The CPPE also argued that every major economy protects key sectors, noting: “The US protects steel, agriculture, aviation and energy; the EU protects manufacturing and pharmaceuticals; India protects refining; China deploys a comprehensive industrial policy.” It said Nigeria already maintains an Import Adjustment Tax List for sectors such as cement, steel, pharmaceuticals, and automobiles. The CPPE insisted that extending similar protection to refining “is both logical and necessary.”

Yusuf dismissed claims that protection for refineries will raise fuel prices, arguing that strengthening local capacity and moderating pump prices are “not mutually exclusive.” It said domestic refining reduces long-term costs by limiting exposure to foreign exchange and global supply disruptions.

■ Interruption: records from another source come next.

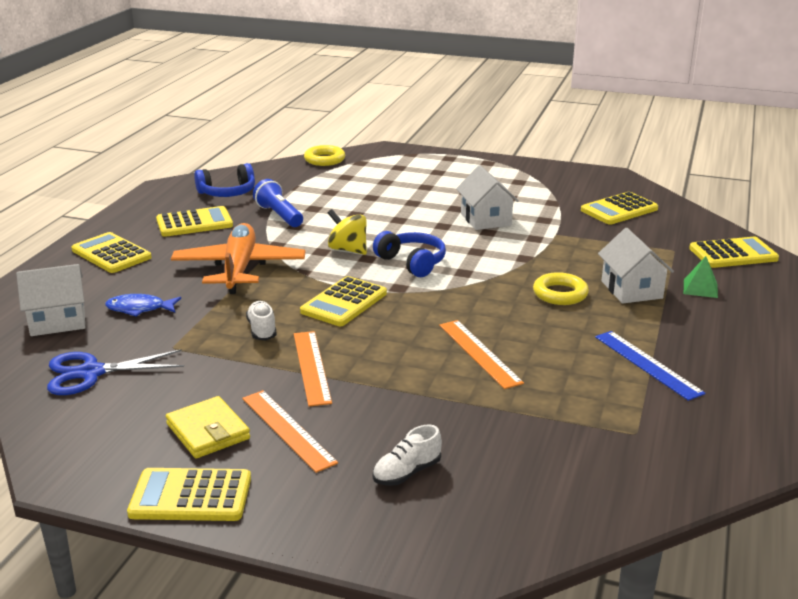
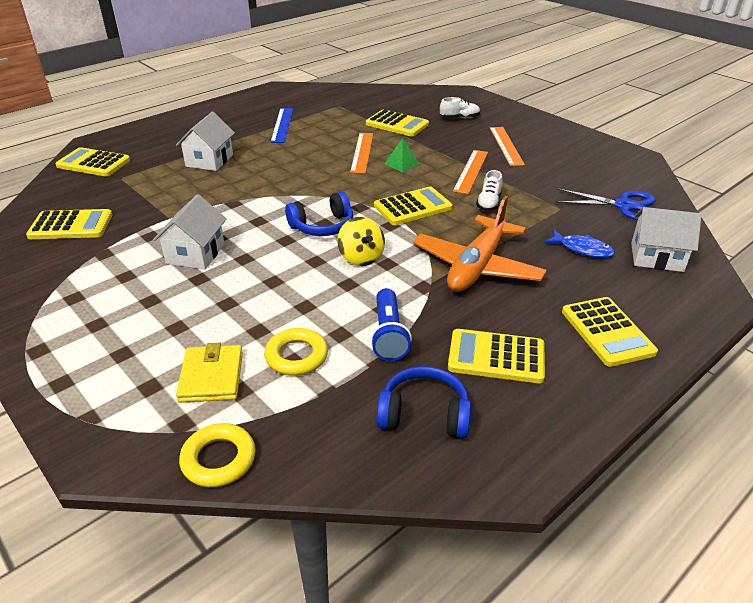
camera: 150 degrees left, 10 degrees up
yellow calculator [127,468,251,521] -> yellow calculator moved to [366,109,429,137]
yellow wallet [166,396,250,458] -> yellow wallet moved to [176,343,243,403]
blue headphones [373,231,446,277] -> blue headphones turned 105 degrees counterclockwise [285,191,353,236]
yellow ring [533,272,589,305] -> yellow ring moved to [264,328,328,375]
green pyramid [684,256,718,298] -> green pyramid moved to [384,138,419,172]

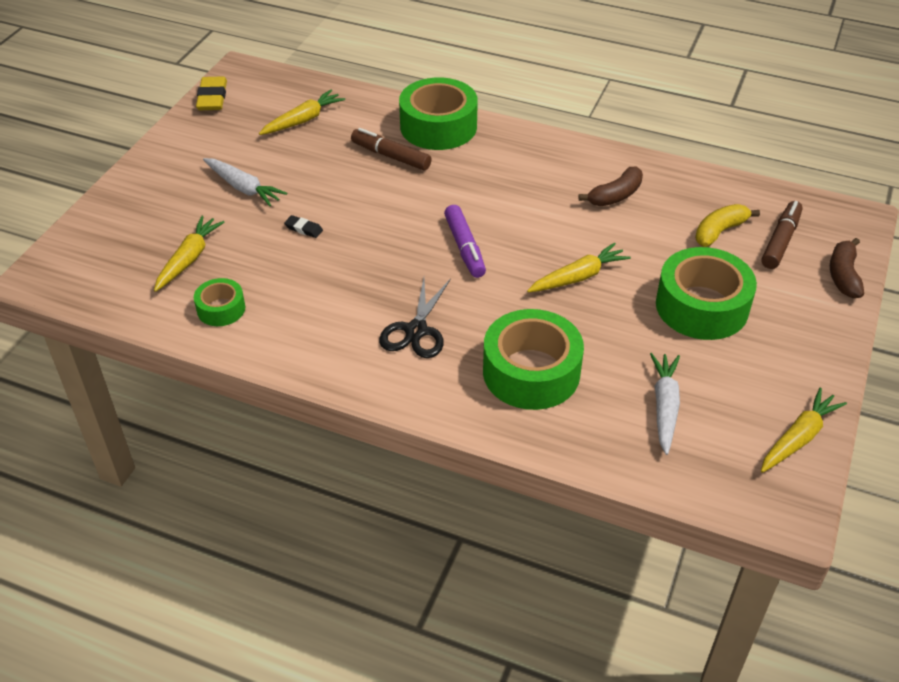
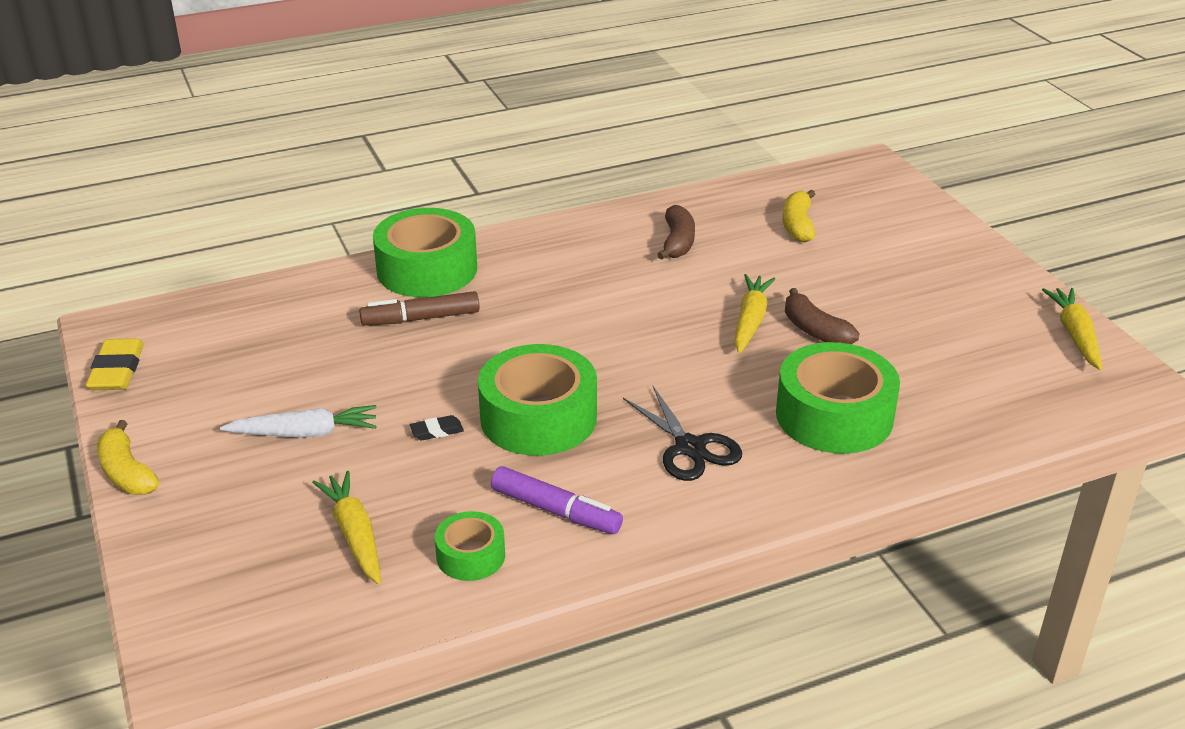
camera: 45 degrees left, 10 degrees down
yellow eraser [196,76,227,110] -> yellow eraser turned 45 degrees clockwise [86,338,144,390]
yellow carrot [259,90,345,135] -> none
purple marker [444,205,486,278] -> purple marker moved to [491,466,623,534]
white carrot [650,353,680,455] -> none
green tape [656,247,757,340] -> green tape moved to [478,344,597,456]
brown marker [761,201,803,269] -> none
brown banana [830,238,864,298] -> brown banana moved to [785,288,860,344]
none -> yellow banana [97,420,159,495]

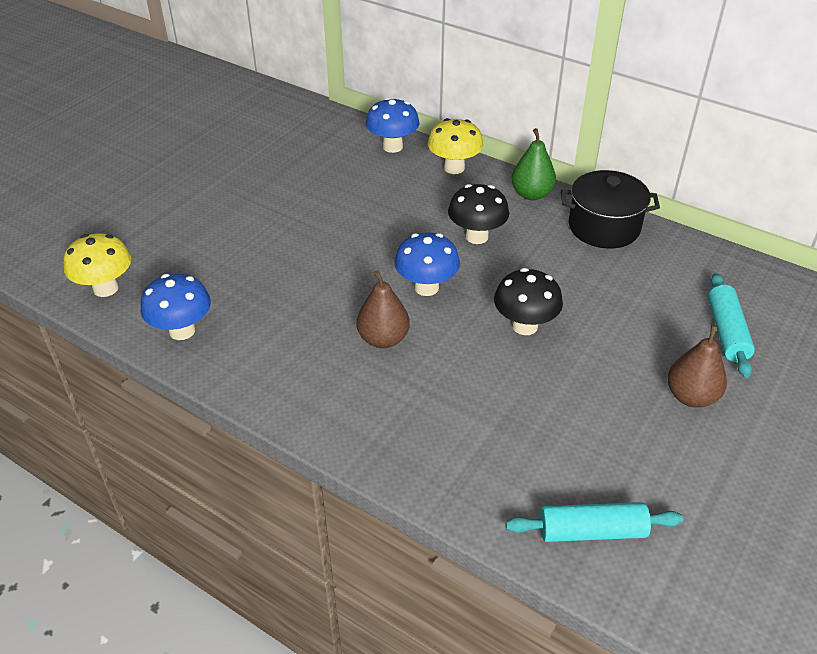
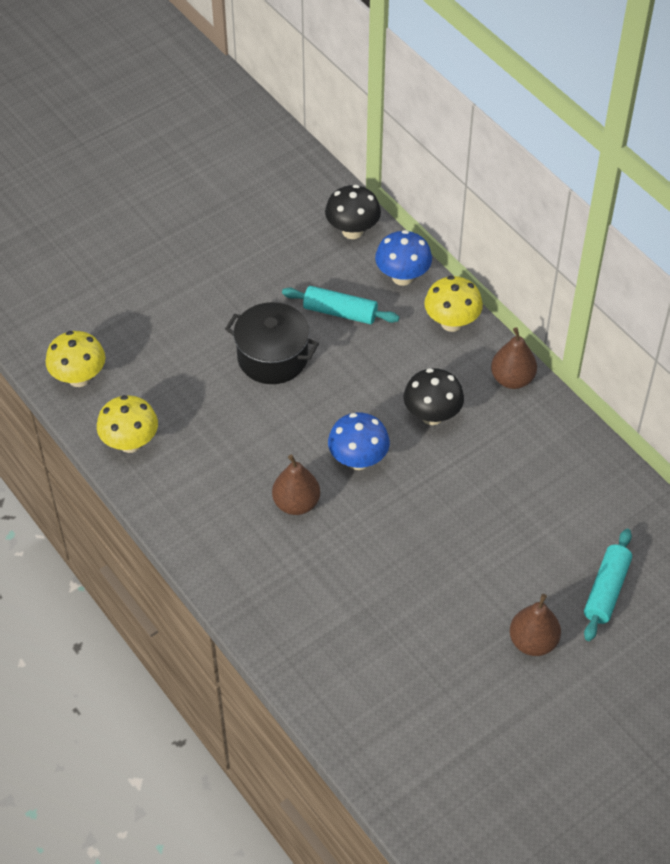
camera: 20 degrees right, 10 degrees up
blue mushroom [141,274,211,340] -> yellow mushroom [97,395,158,453]
black mushroom [494,268,563,335] -> black mushroom moved to [325,185,381,239]
turquoise rolling pin [506,502,683,542] -> turquoise rolling pin moved to [282,286,399,324]
green pear [511,128,556,200] -> brown pear [491,327,537,389]
black pot [561,170,660,248] -> black pot moved to [225,302,319,384]

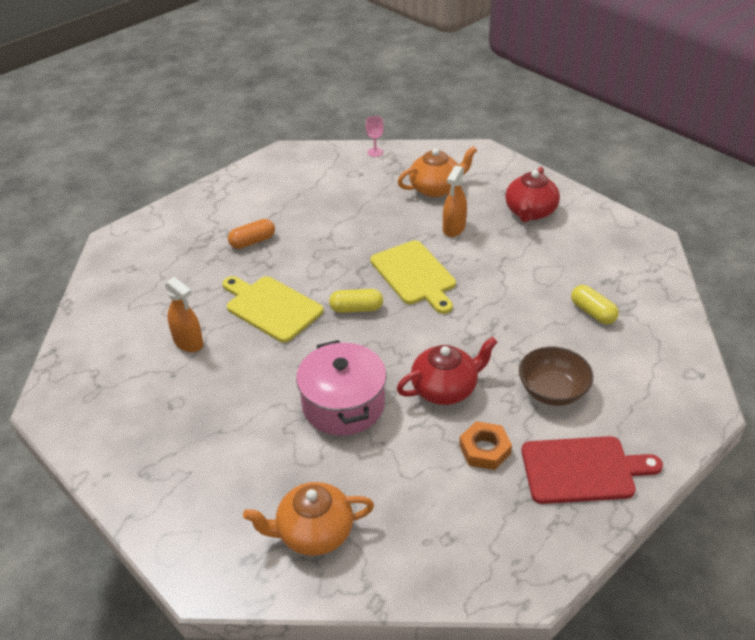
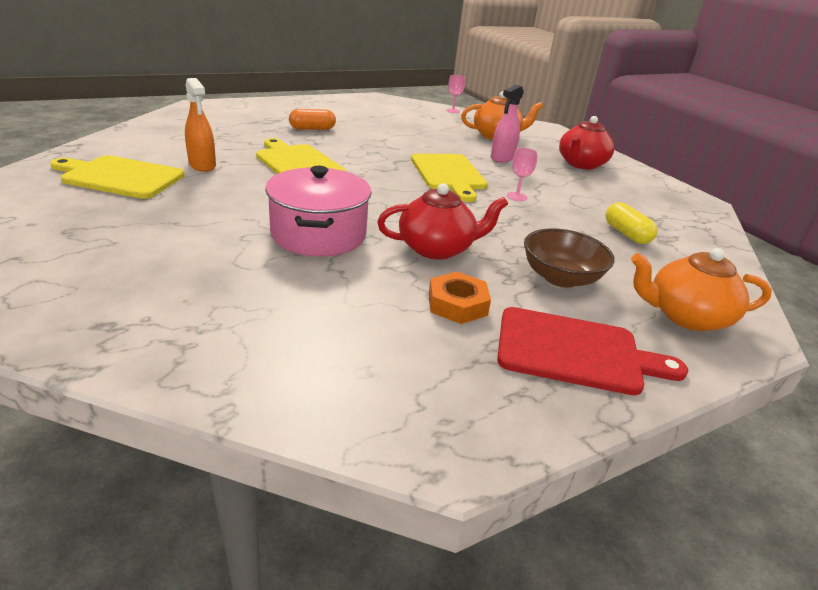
camera: 10 degrees right, 10 degrees down
orange teapot [243,482,374,556] -> orange teapot moved to [631,248,772,331]
yellow capsule [329,289,383,313] -> none
orange spray bottle [443,166,467,237] -> pink spray bottle [491,85,524,162]
none -> yellow cutting board [50,155,185,199]
none -> pink goblet [507,148,538,201]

It maintained that temporary supply gaps should be addressed through “guided, quota-based importation,” not by dismantling protective policies.

The organisation urged the government to immediately reinstate the duty, provide targeted incentives such as reduced port charges, tax credits, moderated foreign exchange access and guaranteed crude supply for domestic refiners, and strengthen pipeline and storage infrastructure.

It also called for predictable multi-year industrial protection under the Nigeria First Policy and tighter monitoring of production capacity, pricing and import volumes.

Yusuf concluded that Nigeria “must avoid short-term measures that jeopardise long-term national interests,” stressing that the suspension of the duty puts at risk the country’s energy security, industrialisation, FX stability, job creation and economic sovereignty.

He added, “The Dangote Refinery and emerging modular refineries are transformative national assets. Safeguarding them aligns squarely with Nigeria’s long-term economic and strategic goals.”